Mas é fácil perceber o absurdo de tudo isto (desta ordem natural das coisas) quando perguntamos a nós mesmos: a que grupo de pessoas é que pedimos favores? Que confiança temos com elas? O que definiríamos, aliás, como um favor? Dá-me o teu sofá? Boleia? Ajuda a pintar a casa? Porque haveríamos de guiar-nos por outros critérios quando se trata de pedir a pessoas que mal conhecemos que ofereçam o fruto do seu trabalho?
Ricardo Braun, idem
E apontando o espelho a mim mesma sobre a ética nestas lides: todos os autores que cito nesta newsletter são autores cujos livros compro regularmente, e por vezes, cito diretamente dos próprios livros.

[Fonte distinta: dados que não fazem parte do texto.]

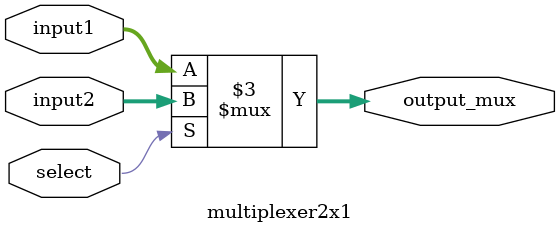
<source format=v>
`timescale 1ns/1ns
module multiplexer2x1(input1, input2, select, output_mux);
input [31:0] input1, input2;
input select;
output reg [31:0] output_mux;

always @(*) 
begin
    if(select)
        output_mux = input2;
    else
        output_mux = input1;    
end

endmodule
</source>
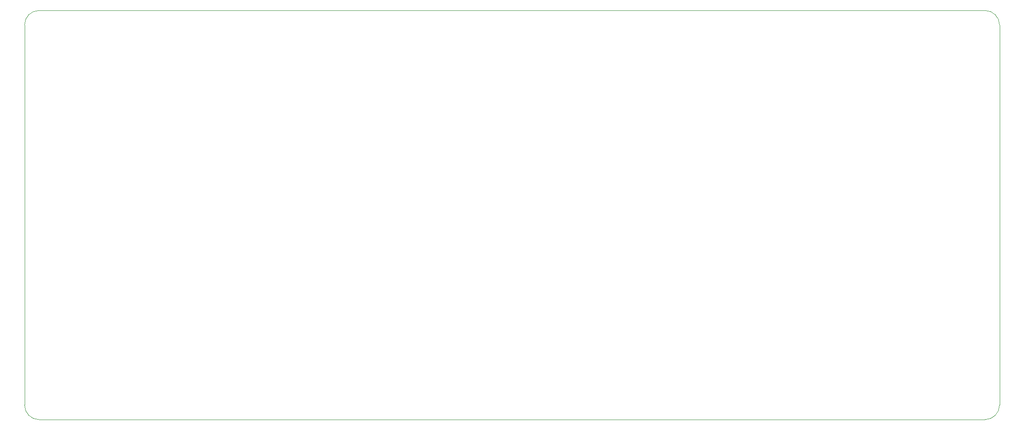
<source format=gbr>
%TF.GenerationSoftware,KiCad,Pcbnew,8.0.7*%
%TF.CreationDate,2024-12-13T12:37:35-07:00*%
%TF.ProjectId,tabesco-48,74616265-7363-46f2-9d34-382e6b696361,rev?*%
%TF.SameCoordinates,Original*%
%TF.FileFunction,Profile,NP*%
%FSLAX46Y46*%
G04 Gerber Fmt 4.6, Leading zero omitted, Abs format (unit mm)*
G04 Created by KiCad (PCBNEW 8.0.7) date 2024-12-13 12:37:35*
%MOMM*%
%LPD*%
G01*
G04 APERTURE LIST*
%TA.AperFunction,Profile*%
%ADD10C,0.050000*%
%TD*%
G04 APERTURE END LIST*
D10*
X44766500Y-40187000D02*
X44766500Y-114482000D01*
X47624000Y-117339500D02*
X232409000Y-117339500D01*
X235266500Y-114482000D02*
G75*
G02*
X232409000Y-117339500I-2857500J0D01*
G01*
X235266500Y-40187000D02*
X235266500Y-114482000D01*
X47624000Y-117339500D02*
G75*
G02*
X44766500Y-114482000I0J2857500D01*
G01*
X44766500Y-40187000D02*
G75*
G02*
X47624000Y-37329500I2857500J0D01*
G01*
X232409000Y-37329500D02*
G75*
G02*
X235266500Y-40187000I0J-2857500D01*
G01*
X232409000Y-37329500D02*
X47624000Y-37329500D01*
M02*

</source>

No caso das fontes jornalísticas, faço por apoiar como posso alguns projetos de jornalismo independente nacionais. No caso das citações deste artigo: sou cliente da Livraria Aberta que aconselho que visitem na vossa próxima ida à invicta. Encomendem aqui os vossos livros, mesmo aqueles mesmo difíceis de encontrar e subscrevam esta newsletter imperdível, escrita a quatro mãos pelos donos da livraria: o Ricardo Braun e o Paulo Brás, que nos têm oferecido tanto que pensar <3




Obrigada Filipa, por nos manteres de olhos bem abertos!